**Provided information:**
################

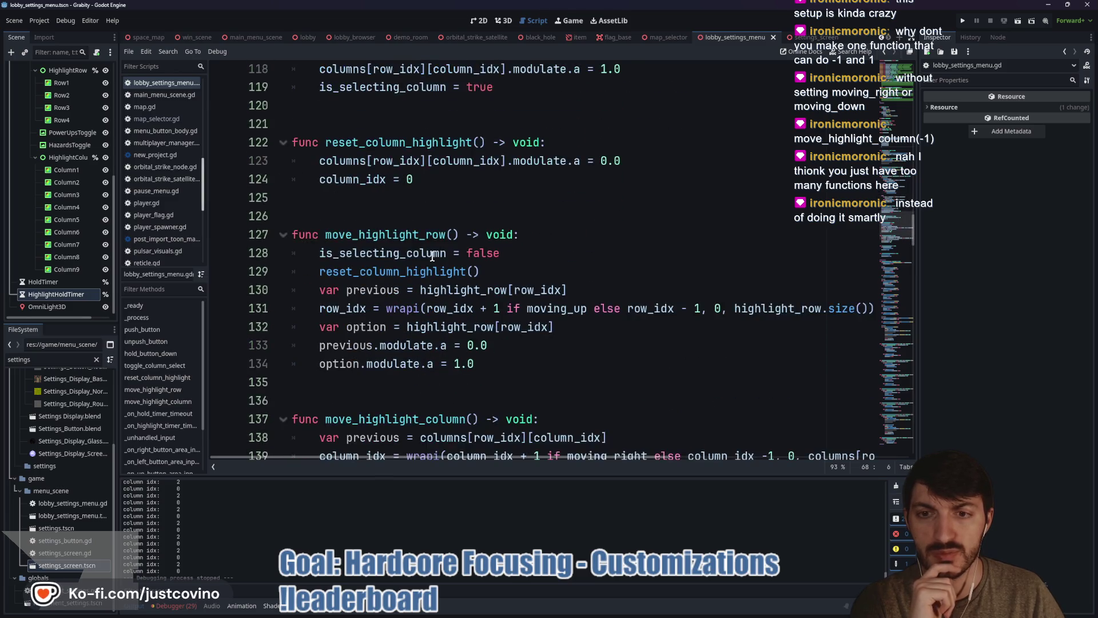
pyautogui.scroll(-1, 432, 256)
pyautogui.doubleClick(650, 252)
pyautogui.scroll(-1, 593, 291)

################

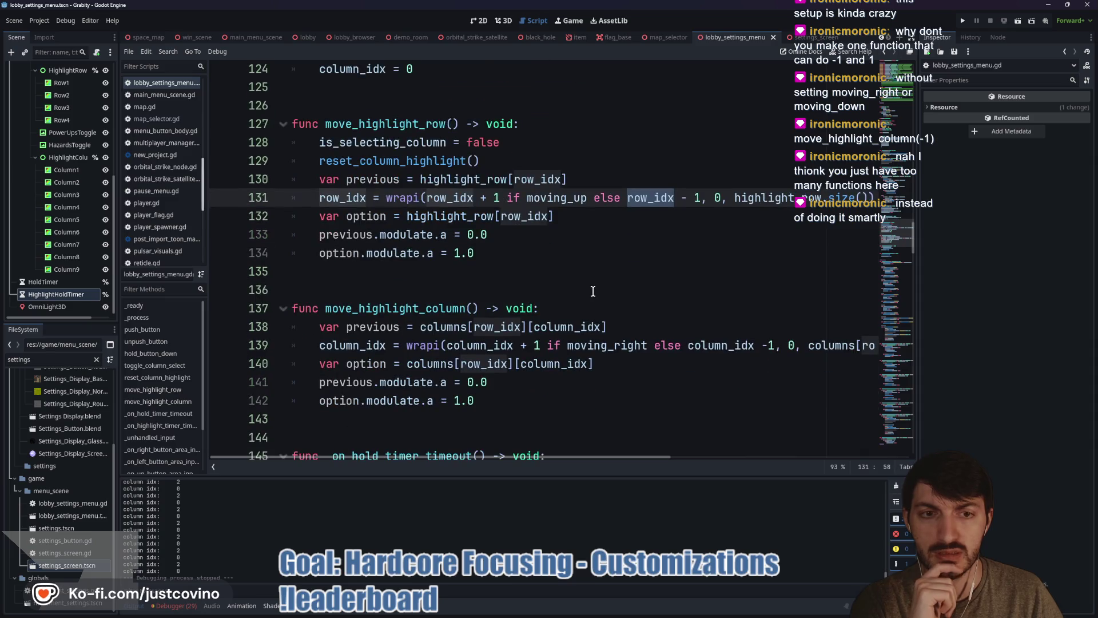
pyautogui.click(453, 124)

################

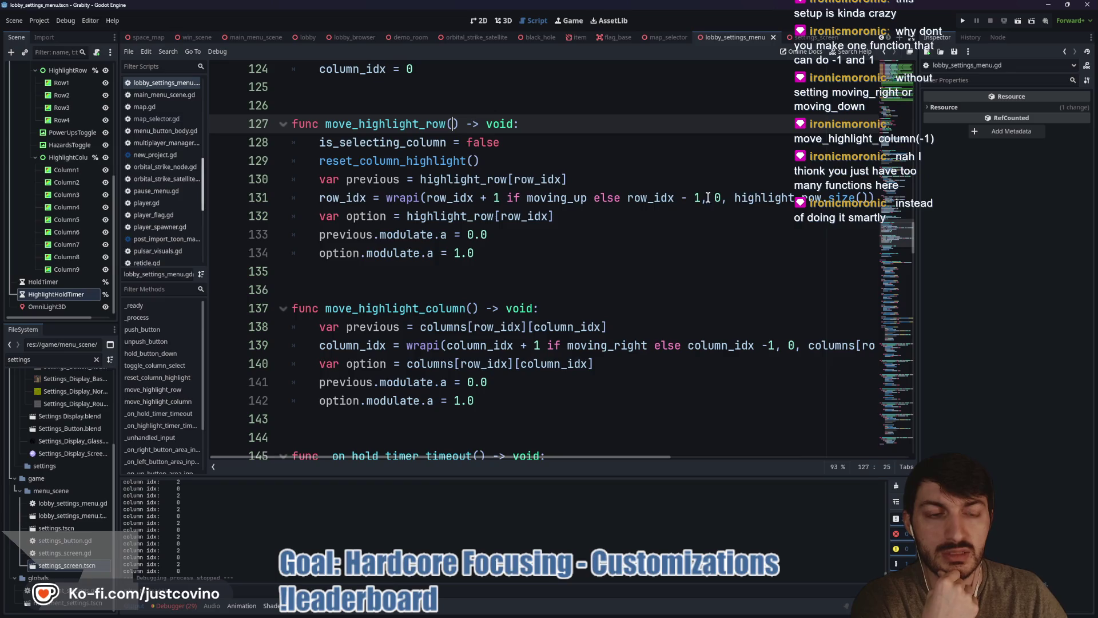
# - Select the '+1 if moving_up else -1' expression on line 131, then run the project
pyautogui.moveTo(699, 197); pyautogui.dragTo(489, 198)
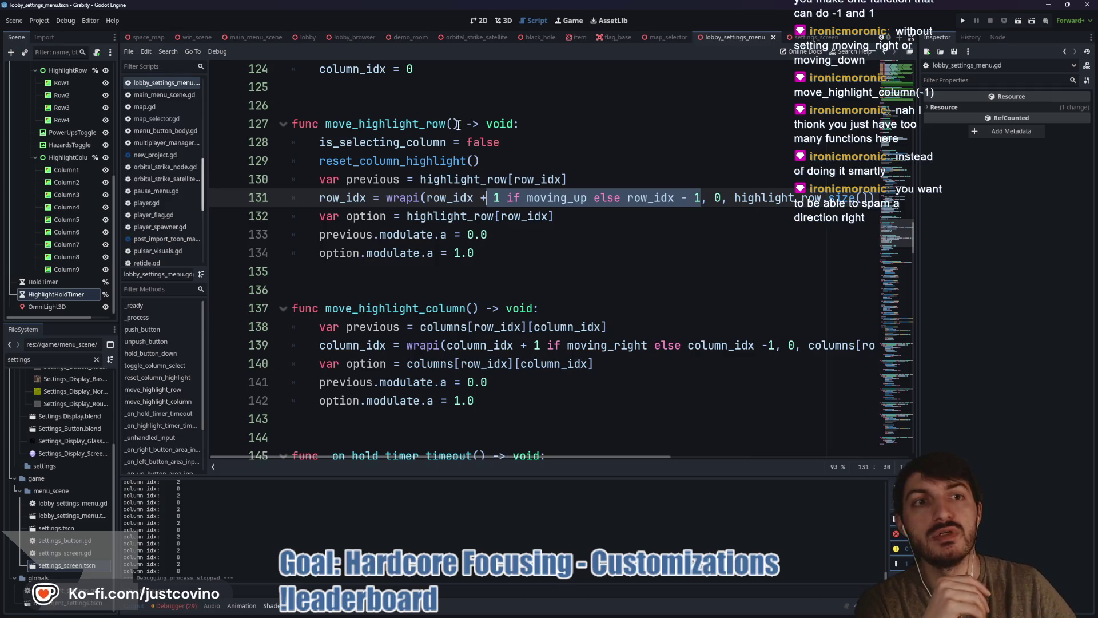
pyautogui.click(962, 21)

################

In the listing above, start at the line with "pyautogui.scroll(-1, 432, 256)", go on through the line with "pyautogui.scroll(-1, 593, 291)", and copy each of those lines exactly; leave out all the rest.

**Solved exercise:**
pyautogui.scroll(-1, 432, 256)
pyautogui.doubleClick(650, 252)
pyautogui.scroll(-1, 593, 291)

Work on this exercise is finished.